Son passé n’est pas encore riche : mais Jean Galmot a toujours été tourné vers l’avenir.

Néanmoins, on le verra plus loin, au centre de sa vie et de ses sentiments, il n’y a eu qu’une chose, toujours : la forêt vierge, le souvenir de la brousse guyanaise. Et ce Galmot homme d’action, au moment des crises les plus aiguës, redeviendra le rêveur, le poète qu’il était, et, même dans sa cellule de la Santé, une plume à la main, il oubliera tout pour céder aux sollicitations de son cœur.

Eh bien, ces traits dominants de son caractère nous les rencontrons déjà dès son enfance. Je sais qu’enfant il se perdait volontiers dans la forêt, près de Monpazier, et que ses parents angoissés étaient forcés de le faire rechercher ; on finissait par le retrouver, un livre sur les genoux, au milieu des arbres.

## DONNÉES ÉTUDIÉES
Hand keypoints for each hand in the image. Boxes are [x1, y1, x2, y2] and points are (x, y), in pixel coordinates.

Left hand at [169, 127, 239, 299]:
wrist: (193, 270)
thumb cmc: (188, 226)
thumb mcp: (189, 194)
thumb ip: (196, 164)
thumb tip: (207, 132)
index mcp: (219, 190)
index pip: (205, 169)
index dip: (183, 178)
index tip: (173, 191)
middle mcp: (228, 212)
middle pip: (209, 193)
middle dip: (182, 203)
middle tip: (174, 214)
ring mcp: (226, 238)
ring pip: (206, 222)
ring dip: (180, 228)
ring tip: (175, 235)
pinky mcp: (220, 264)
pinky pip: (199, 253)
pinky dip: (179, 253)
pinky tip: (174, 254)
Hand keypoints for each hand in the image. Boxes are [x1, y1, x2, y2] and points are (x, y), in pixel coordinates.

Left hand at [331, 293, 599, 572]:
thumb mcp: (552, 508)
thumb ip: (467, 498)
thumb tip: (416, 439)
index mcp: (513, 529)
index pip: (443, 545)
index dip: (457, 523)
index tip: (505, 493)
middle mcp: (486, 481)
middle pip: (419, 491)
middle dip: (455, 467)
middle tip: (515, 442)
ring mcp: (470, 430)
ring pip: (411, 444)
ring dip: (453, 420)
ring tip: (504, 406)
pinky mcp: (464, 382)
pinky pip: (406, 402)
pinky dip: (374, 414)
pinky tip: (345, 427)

## CONSIGNE 1
Répondez brièvement à ces questions sur l'extrait consacré à Jean Galmot :
(a) Vers quoi Jean Galmot a-t-il toujours été tourné ?
(b) Quelle chose unique se trouvait au centre de sa vie et de ses sentiments ?
(c) Près de quel lieu se perdait-il volontiers dans la forêt quand il était enfant ?
## CONSIGNE 2
Résumez plus brièvement le paragraphe de l'extrait sur Jean Galmot qui commence par « Eh bien, ces traits dominants », en gardant ses faits principaux.

## RÉPONSE 1
(a) Vers l'avenir.
(b) La forêt vierge, le souvenir de la brousse guyanaise.
(c) Près de Monpazier.

## RÉPONSE 2
Ces traits de caractère apparaissent dès l'enfance de Galmot : il se perdait volontiers dans la forêt près de Monpazier, ses parents inquiets devaient le faire rechercher, et on le retrouvait au milieu des arbres, un livre sur les genoux.